Мужа в тот день дома не было.
— Я его только за глаза хвалю, — продолжала Соня. — В глаза
ни-ни, не то разбалуешь на свою же голову…Наряду с обдуманно трезвым отношением к жизни Соня отличалась некоторой романтичностью натуры.
Однажды даже призналась, что хотела бы поехать в джунгли и там помогать какому-нибудь хорошему, самоотверженному врачу, вроде доктора Альберта Швейцера, лечить туземцев.
Вика Коршунова, обладавшая практичной жизненной сметкой, спросила:
— А на кого семью бы оставила? Сама в джунгли нацелилась бы, а мужу с дочкой каково без тебя?
— Как-нибудь обошлись бы, — ответила Соня. — В конце концов, не маленькие же и без меня бы управились…
— Конечно, управились бы, — Вика насмешливо присвистнула. — Дочка еще туда-сюда, и в самом деле могла бы обойтись, а муж твой — пиши ему тогда мелким почерком до востребования.
— Почему мелким почерком до востребования? — не поняла Соня.
— Потому что ни одного мужа нельзя оставлять одного надолго, — вразумительно пояснила Вика, — ни одного, даже самого лучшего, самого безупречного, уведут, и сам не заметит, как это случилось…
Алевтина была в хороших отношениях и с Соней, и с Викой. Но Соня была ей больше по душе, может быть, потому, что так же, как и Алевтина, непритворно жалела больных, никогда не ругала их за глаза, не смеялась над ними, как это нередко делала Вика.
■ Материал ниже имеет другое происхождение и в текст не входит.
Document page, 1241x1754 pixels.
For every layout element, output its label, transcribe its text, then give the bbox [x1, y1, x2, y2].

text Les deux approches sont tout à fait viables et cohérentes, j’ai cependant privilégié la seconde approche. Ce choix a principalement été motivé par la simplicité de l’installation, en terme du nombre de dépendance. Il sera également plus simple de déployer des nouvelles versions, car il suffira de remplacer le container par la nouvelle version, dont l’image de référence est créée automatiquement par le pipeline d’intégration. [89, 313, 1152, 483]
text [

Соня стала еще больше нравиться Алевтине с того дня, когда однажды привела с улицы дворняжку, белую с рыжими пятнами, хвост колечком.
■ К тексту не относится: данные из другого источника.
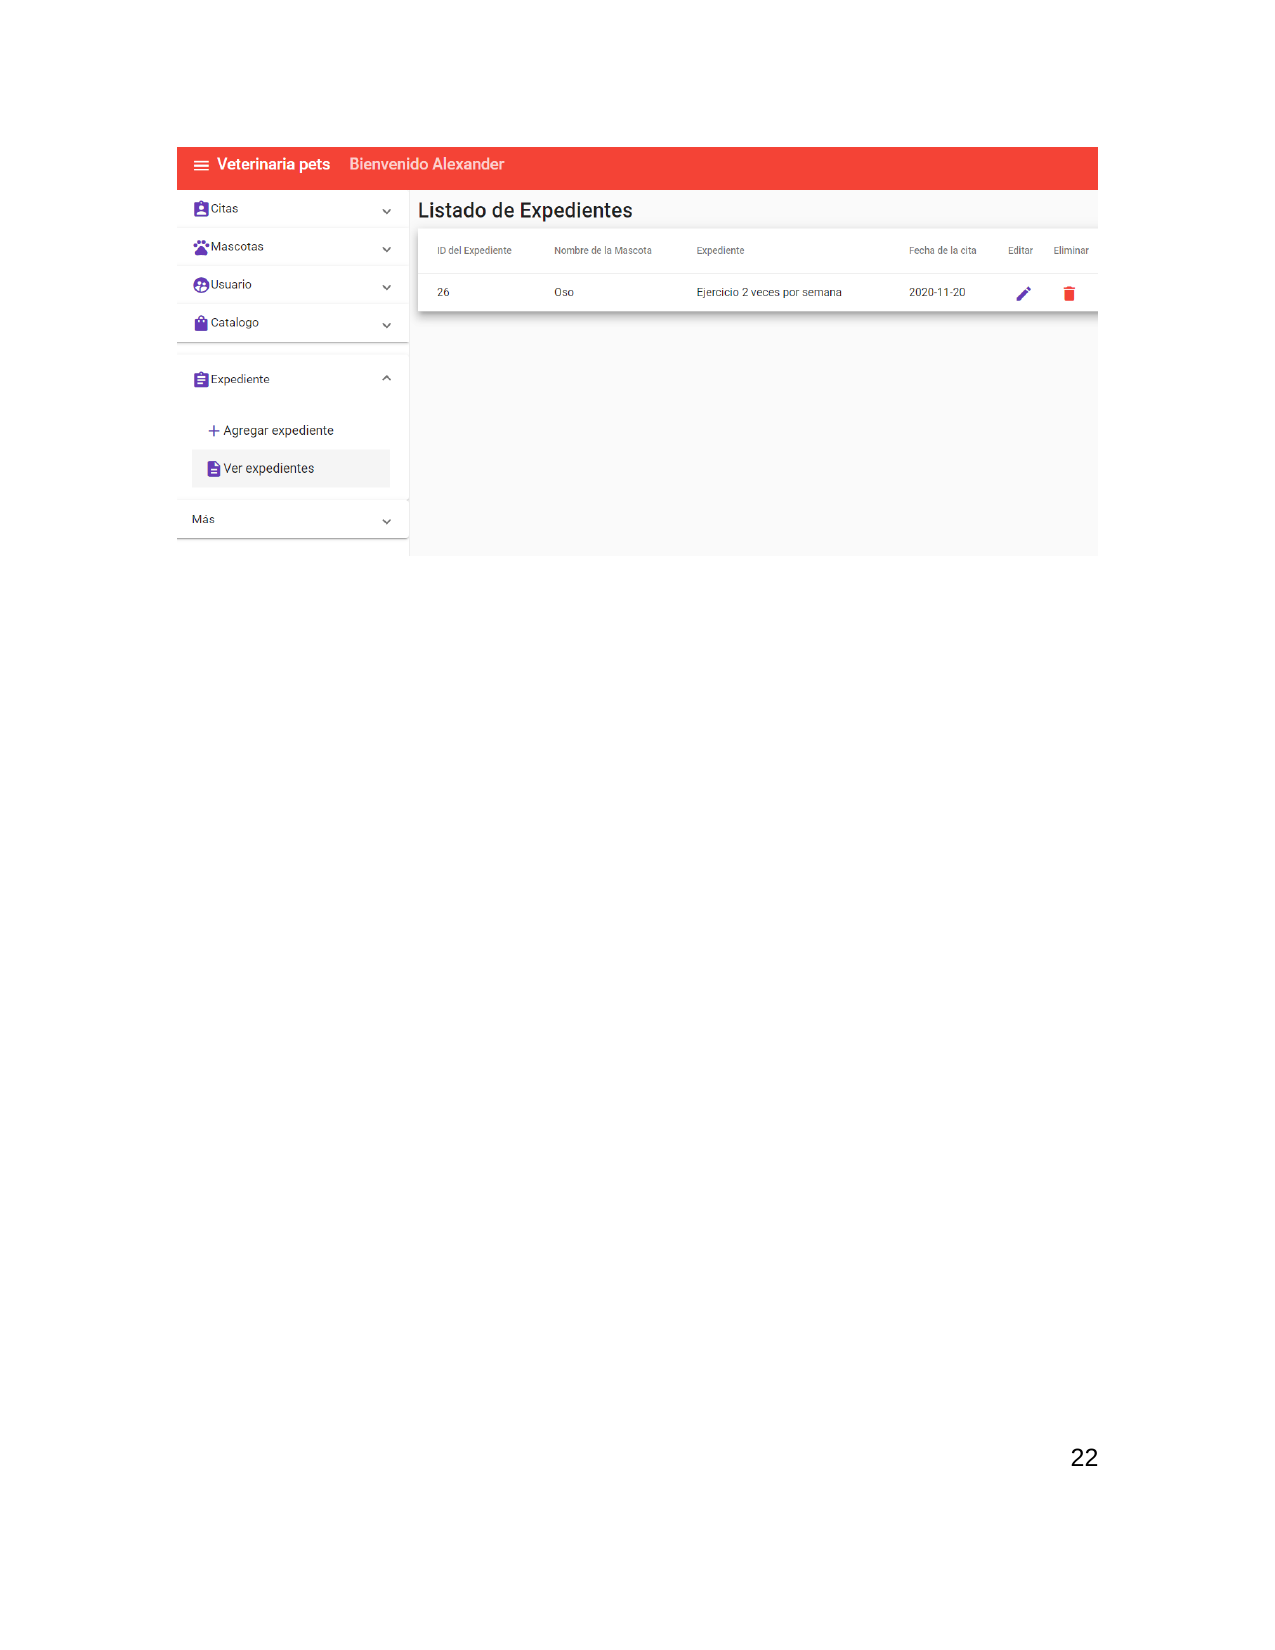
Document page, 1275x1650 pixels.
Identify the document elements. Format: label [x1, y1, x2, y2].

picture [177, 147, 1098, 556]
— Шла за мной от самого метро по всем переулкам, — сказала Соня.
Брезгливая Вика замахала обеими руками:
— Пусть она отойдет подальше, только блох не хватало…
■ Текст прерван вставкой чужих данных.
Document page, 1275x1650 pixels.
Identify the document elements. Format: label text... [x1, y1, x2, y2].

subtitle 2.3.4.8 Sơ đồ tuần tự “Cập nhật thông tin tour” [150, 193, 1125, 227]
— На тебя ни одна не прыгнет, — сказала Соня. — Увидит тебя и отвернется…
— Нет, в самом деле, — не отставала Вика. — Куда ты ее денешь?
Они все трое — Соня, Вика и Алевтина — сидели в подвале, где хранилась одежда больных, здесь же притулилась и собака.
Алевтина сказала:
— Считай, что ты уже приручила ее, погляди, как она на тебя смотрит!
Собачьи глаза, почти черные, с огромным зрачком, не отрываясь смотрели на Соню с нескрываемой любовью.
— Да, глаза у нее что надо, — призналась Вика. — Мне бы такие глаза, я бы их еще подмазала как следует, удлинила бы до конца, а веки растушевала зеленым, было бы дело!
— Ты приручила ее, — повторила Алевтина.
— Ну и что с того? — спросила Соня.
— Значит, ты уже отвечаешь за собаку, — сказала Алевтина. — Мой папа говорит, мы всегда в ответе за тех, кого приручаем.
— Это раньше твоего папы сказал французский писатель Сент-Экзюпери, — сказала начитанная Соня. — Я сама читала у него эти самые слова…
— Пусть будет так, — согласилась Алевтина. — Может быть, мой папа тоже читал этого же самого Экзюпери, но дело сейчас вот в чем: как быть с собакой?
Соня сказала:
— Пусть покамест побудет здесь, в подвале, а я что-нибудь придумаю.
Собака так и пробыла в подвале два с половиной дня. Сторож Никита Юрьевич, старик добродушный, хотя и порядочный зануда, любивший ворчать и брюзжать до бесконечности, согласился оставить собаку у себя, даже подстилку раздобыл.